Told She'd Never Get Pregnant, Her Son's Birth Marks UK First

Child is first in UK to be born to mother with womb from deceased donor
Posted Feb 26, 2026 10:16 AM CST

A London couple has welcomed a baby whose birth marks a first for the UK—and a milestone for transplant medicine. Hugo Powell, born in December at Queen Charlotte's and Chelsea Hospital, is the country's first child delivered by a woman with a transplanted womb from a deceased donor, doctors and his parents have confirmed. Only two similar births had previously been reported in Europe. His mother, 33-year-old IT program manager Grace Bell, was born with Mayer-Rokitansky-Küster-Hauser syndrome, a rare condition that meant she had no functioning uterus, the Guardian reports.

Collected material.

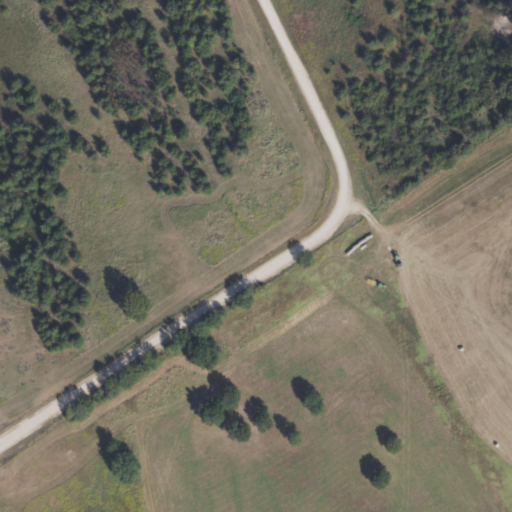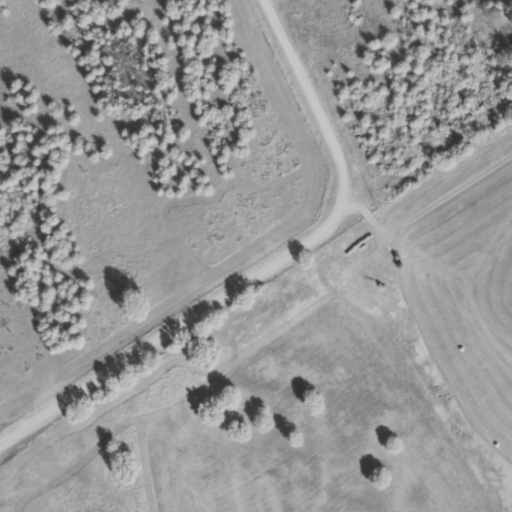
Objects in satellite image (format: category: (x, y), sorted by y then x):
road: (248, 266)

Problem set.
1: Write out, word for word, the portion of the womb-transplant birth report that begins at the words "Told She'd Never" and stops after "the Guardian reports.".
2: Please continue the womb-transplant birth report, picking up right after its final sentence.

Written responses.
1:
Told She'd Never Get Pregnant, Her Son's Birth Marks UK First

Child is first in UK to be born to mother with womb from deceased donor
Posted Feb 26, 2026 10:16 AM CST

A London couple has welcomed a baby whose birth marks a first for the UK—and a milestone for transplant medicine. Hugo Powell, born in December at Queen Charlotte's and Chelsea Hospital, is the country's first child delivered by a woman with a transplanted womb from a deceased donor, doctors and his parents have confirmed. Only two similar births had previously been reported in Europe. His mother, 33-year-old IT program manager Grace Bell, was born with Mayer-Rokitansky-Küster-Hauser syndrome, a rare condition that meant she had no functioning uterus, the Guardian reports.

2:
Bell, who was told in her teens she would never get pregnant, underwent a womb transplant in 2024, then fertility treatment, and later delivered Hugo, weighing 6 pounds and 13 ounces, by C-section. Bell says she thinks daily about the donor and her family, calling their decision an act of "kindness and selflessness" that means she is now "the happiest I've ever been in my life." The donor's womb was one of six organs transplanted, benefiting four recipients. Bell and her partner, Steve Powell, gave Hugo the middle name Richard, in honor of Prof. Richard Smith, an expert in womb transplantation who was present for the birth, per the BBC. The uterus will be removed once the couple decide their family is complete, so Bell can stop taking anti-rejection drugs.